Painel de Nilton Bravo no Jobi, Leblon (detalhe) 

Painel de Bravo no Bar Tempero do Nordeste, Bairro de Fátima: em cima, o painel inteiro, bem comprido, com algumas partes descascadas; embaixo, dois detalhes, um da esquerda e outro do centro. Esse painel bem que merecia ser tombado e restaurado pela Prefeitura.

Alguns dos painéis de Bravo estão em mau estado de conservação, descoloridos, como este no Café e Bar Costa do Minho, em frente ao antigo Zoológico em Vila Isabel


Duas pinturas de Nilton Bravo estão muito bem conservadas no Adegão Português, no Campo de São Cristóvão, uma delas mostrada nesta foto que obtive no site desse restaurante (já que me falta bala na agulha para poder frequentá-lo). Segundo um dos proprietários (JB de 13/12/83), na reforma do restaurante de 1980 essas pinturas seriam cobertas com "tinta ou um revestimento qualquer, porque já tinham saído da moda e estavam até rachadas. Mas, quando souberam da nossa intenção, algumas velhinhas que costumavam almoçar aqui em grupo fizeram um abaixo-assinado e entregaram ao nosso arquiteto, com o argumento de que estaríamos contribuindo para a extinção da cultura popular".  As pinturas foram então restauradas e mantidas, podendo ser contempladas até hoje. 

PS. Em 12/11/2018 leio no site do jornal Extra que oito painéis remanescentes de Lino e Nilton Bravo foram "provisoriamente tombados", não sei por que provisoriamente. São eles:

1- Pintura a óleo instalada no estabelecimento comercial “Café e Bar Rio - Brasília”, situado na Rua Cachambi 365, Cachambi.

2- Pintura a óleo instalada no estabelecimento comercial “Café e Bar Flor de Coimbra”, situado na Rua Teotônio Regadas 34, Lapa.

3- Pintura a óleo instalada no estabelecimento comercial “Bar Jobi”, situado na Av.
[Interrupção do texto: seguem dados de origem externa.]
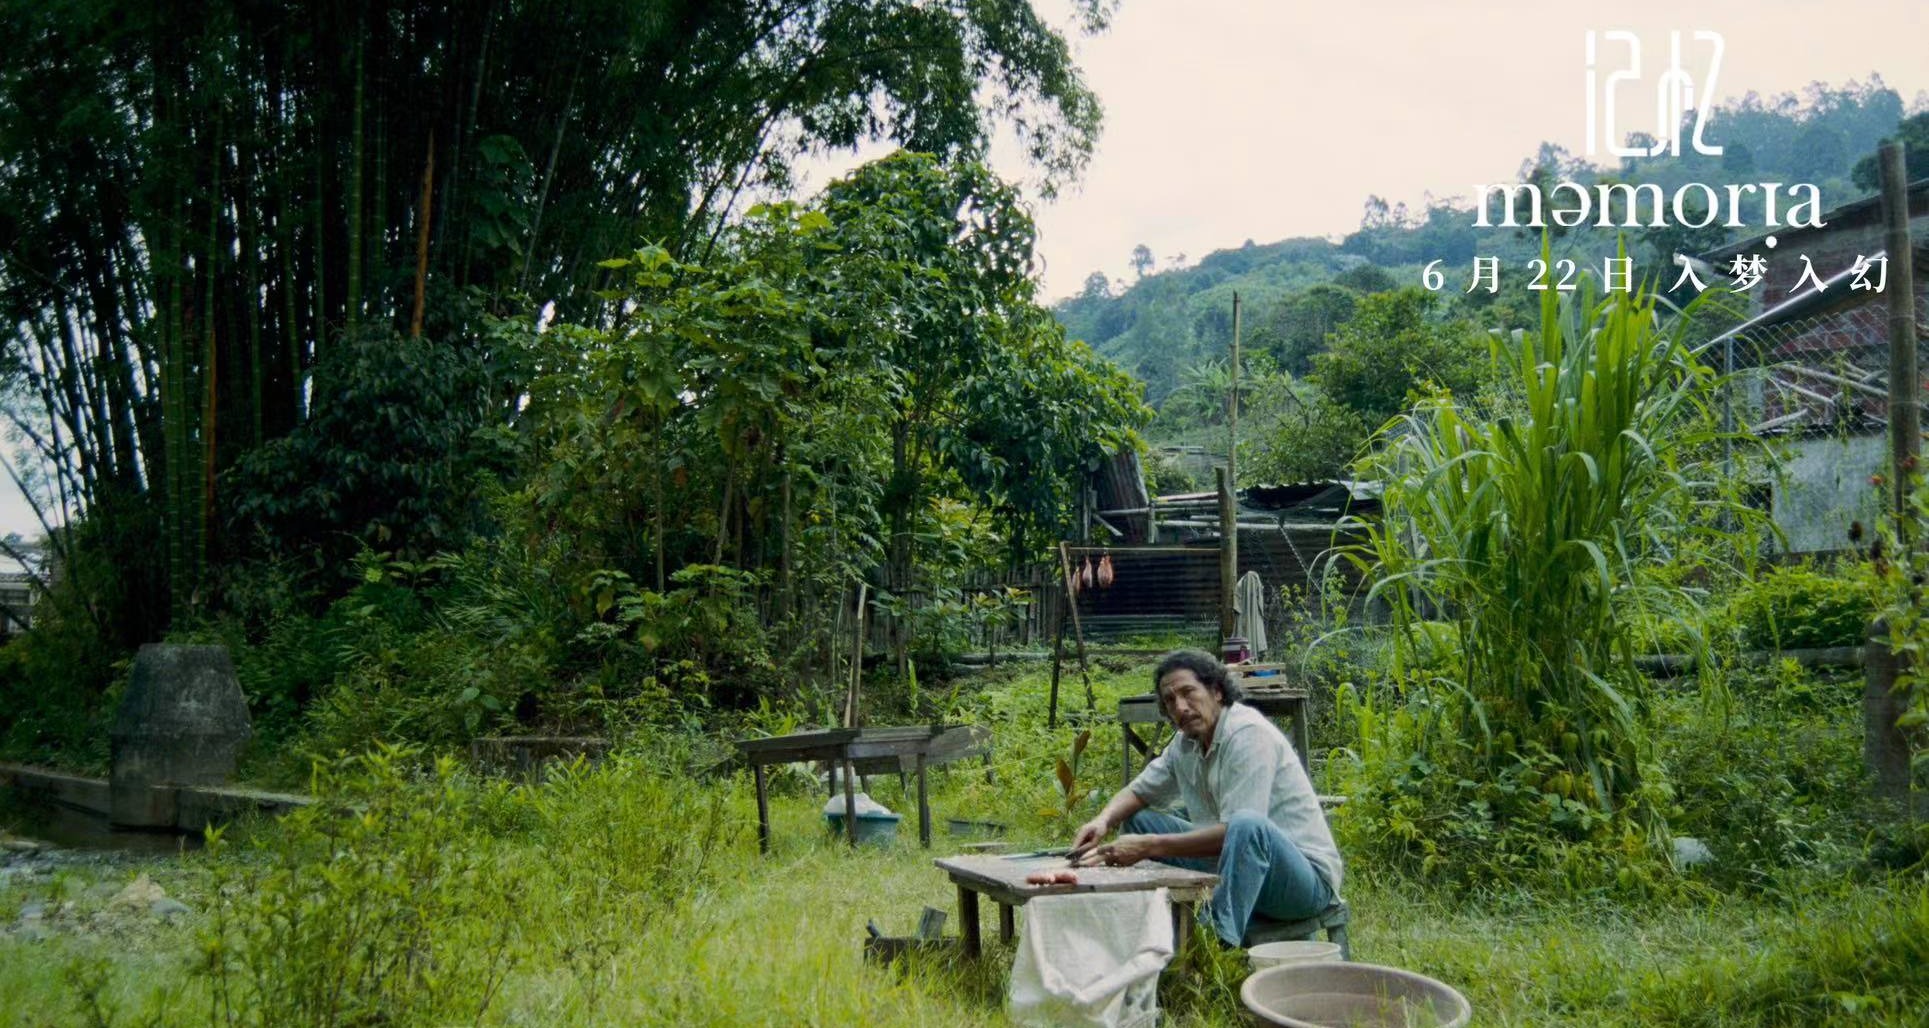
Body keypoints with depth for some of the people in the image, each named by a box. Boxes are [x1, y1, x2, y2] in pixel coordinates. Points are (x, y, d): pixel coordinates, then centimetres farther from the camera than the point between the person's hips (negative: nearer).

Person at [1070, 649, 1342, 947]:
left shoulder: (1249, 734, -20)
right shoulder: (1186, 743, 5)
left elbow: (1239, 831, -28)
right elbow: (1139, 791, 16)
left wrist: (1149, 846, -27)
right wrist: (1103, 821, -7)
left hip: (1307, 874, -8)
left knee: (1246, 823, -40)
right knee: (1137, 818, 7)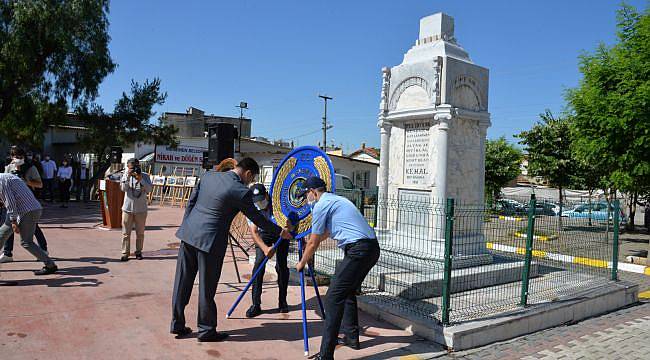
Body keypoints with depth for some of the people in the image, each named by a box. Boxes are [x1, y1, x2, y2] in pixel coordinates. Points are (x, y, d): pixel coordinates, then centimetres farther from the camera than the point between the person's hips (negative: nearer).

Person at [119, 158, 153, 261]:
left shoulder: (145, 176, -2)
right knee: (126, 233, 2)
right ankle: (125, 253, 9)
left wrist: (140, 179, -23)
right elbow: (123, 188, -12)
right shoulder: (126, 175, 1)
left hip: (141, 209, 0)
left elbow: (149, 189, -14)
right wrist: (128, 177, -20)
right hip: (128, 208, 0)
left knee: (140, 233, 8)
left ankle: (138, 252, 19)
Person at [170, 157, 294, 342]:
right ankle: (206, 330, 20)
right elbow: (256, 217, -2)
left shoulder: (208, 175, 6)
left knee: (183, 281, 15)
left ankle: (177, 324, 28)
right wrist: (279, 232, 10)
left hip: (188, 234, 7)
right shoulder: (241, 191, -12)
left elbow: (191, 202, 11)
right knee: (207, 288, 6)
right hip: (209, 241, -7)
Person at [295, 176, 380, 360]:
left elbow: (313, 243, 2)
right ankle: (351, 337, 33)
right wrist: (313, 240, 56)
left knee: (334, 298, -9)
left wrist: (302, 264, 18)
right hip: (372, 248, 10)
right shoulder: (337, 199, 25)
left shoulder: (321, 206, -3)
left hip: (357, 250, -10)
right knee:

Ataulfo de Paiva 1166 lj B, Leblon.

4- Pintura a óleo instalada no estabelecimento comercial “Bar Ponto da Galera”, situado na Rua Tadeu Kosciusko 58, Bairro de Fátima.

5- Pintura a óleo instalada no estabelecimento comercial “Bar Costa do Minho”, situado na Rua Visconde de Santa Isabel 261, Grajaú.
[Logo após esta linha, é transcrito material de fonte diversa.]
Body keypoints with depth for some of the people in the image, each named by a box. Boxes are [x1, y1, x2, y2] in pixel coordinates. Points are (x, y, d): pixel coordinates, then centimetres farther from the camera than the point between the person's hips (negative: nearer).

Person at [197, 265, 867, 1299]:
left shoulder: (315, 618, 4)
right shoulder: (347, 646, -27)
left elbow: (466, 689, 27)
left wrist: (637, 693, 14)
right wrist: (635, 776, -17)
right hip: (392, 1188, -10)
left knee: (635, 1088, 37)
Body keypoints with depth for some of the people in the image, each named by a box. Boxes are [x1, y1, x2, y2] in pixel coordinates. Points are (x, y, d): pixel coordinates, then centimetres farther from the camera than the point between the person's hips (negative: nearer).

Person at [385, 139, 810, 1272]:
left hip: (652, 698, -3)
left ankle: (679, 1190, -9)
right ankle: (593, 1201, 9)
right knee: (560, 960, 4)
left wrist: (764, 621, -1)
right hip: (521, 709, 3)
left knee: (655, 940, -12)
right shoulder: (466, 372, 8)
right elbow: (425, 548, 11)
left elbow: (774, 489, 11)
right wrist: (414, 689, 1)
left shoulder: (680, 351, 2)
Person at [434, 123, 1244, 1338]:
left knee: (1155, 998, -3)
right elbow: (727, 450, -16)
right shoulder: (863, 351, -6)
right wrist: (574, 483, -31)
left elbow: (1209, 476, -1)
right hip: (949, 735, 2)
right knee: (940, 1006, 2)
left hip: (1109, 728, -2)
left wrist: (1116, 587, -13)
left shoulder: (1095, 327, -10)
6- Pintura a óleo instalada no estabelecimento comercial “Bar Gurilandia”, situado na Rua Conde de Bonfim 670, Tijuca.

7- Pintura a óleo instalada no estabelecimento comercial “Lanchonete Rosa do Bairro”, situado na Rua General Argolo 230, Vasco da Gama.


8- Pintura a óleo instalada no estabelecimento comercial “Açougue e Distribuidor de Carnes Frigobar”, situado na Rua Riachuelo 207, Lapa.

3 comentários:

  1. Ivo:
    Minha gratidão por estar citado no seu irresistível BLOG.
    Que bela ideia de recuperar a imagem e as imagens daqueles artistas populares.
    É pena que boa parte dos cariocas (existem, ainda? Nobres Honorários existem muitos, para nossa alegria!!) não conheça aqueles trabalhos. Uma exposição fotográfica seria oportuna e sua "máquina" poderia estar a postos, profissionalmente claro!
    Mais um gol de placa!
    Helio Brasil

    ResponderExcluir
  2. Ivo, em relação ao tombamento "provisório" dos painéis dos Bravo, o processo provisório é o recurso imediato de tombamento. Face a tanta burocracia,
    é melhor propor tombamento imediato neste caso onde a pesquisa sobre a obra já está consistente. De qualquer forma, o processo não para por aí, ele retorna para o órgão para providenciar o tombamento definitivo. Assim talvez possa-se incluir novas obras, como a de uma igreja no Andaraí que talvez tenha. O Castelinho Santa Marcelina já está com o processo adiantado também.

    ResponderExcluir
  3. Em relação à presença do Bravo na literatura brasileira, encontrei referências explícitas (ou quase) em Victor Giudice e Antonio Callado. Sobre a deste último fiz recentemente postagem no blog.